Start EXCERPT PROVIDED

Monday, February 19, 2007

What I know now that I didn't before

This isn't a bulletin post/survey. Since last Thursday, I was bombarded with a crazy amount of trials and tests, tears and tremendous joy. This weekend has shown me so much that I don't think it actually fits in my head.

So here goes.

1. I have a great family.
2. My family still drives me insane.
3. I don't know what I would do if I lost my grandpa.
4. My mother does love her parents.
5. My sister sacrifices more for her family than anyone else.
6. I wish people would thank my sister for all the love she offers.
7. My three cousins from Washington are still my favorites.
8. My mom is still a superhero.
9. I get cranky on two hours of sleep.
10. I could live off of Americanos.
11. Coffee should come in IV drips.
12. I have the greatest church in the world.
13. I have the best friends in the world.
14. I love my Sunday school kids.

End EXCERPT PROVIDED
Start MATERIAL PROVIDED

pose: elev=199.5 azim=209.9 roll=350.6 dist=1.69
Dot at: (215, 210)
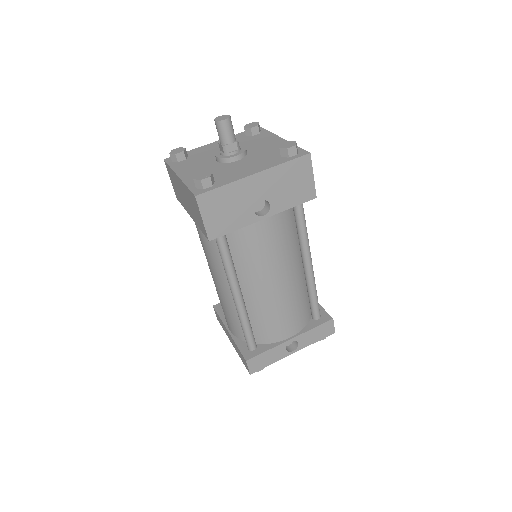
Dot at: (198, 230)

End MATERIAL PROVIDED

# EXERCISE DIRECTIONS
Can you repeat, word for word, the passage of the post from "4. My mother" to "still a superhero."?

# FINAL ANSWER
4. My mother does love her parents.
5. My sister sacrifices more for her family than anyone else.
6. I wish people would thank my sister for all the love she offers.
7. My three cousins from Washington are still my favorites.
8. My mom is still a superhero.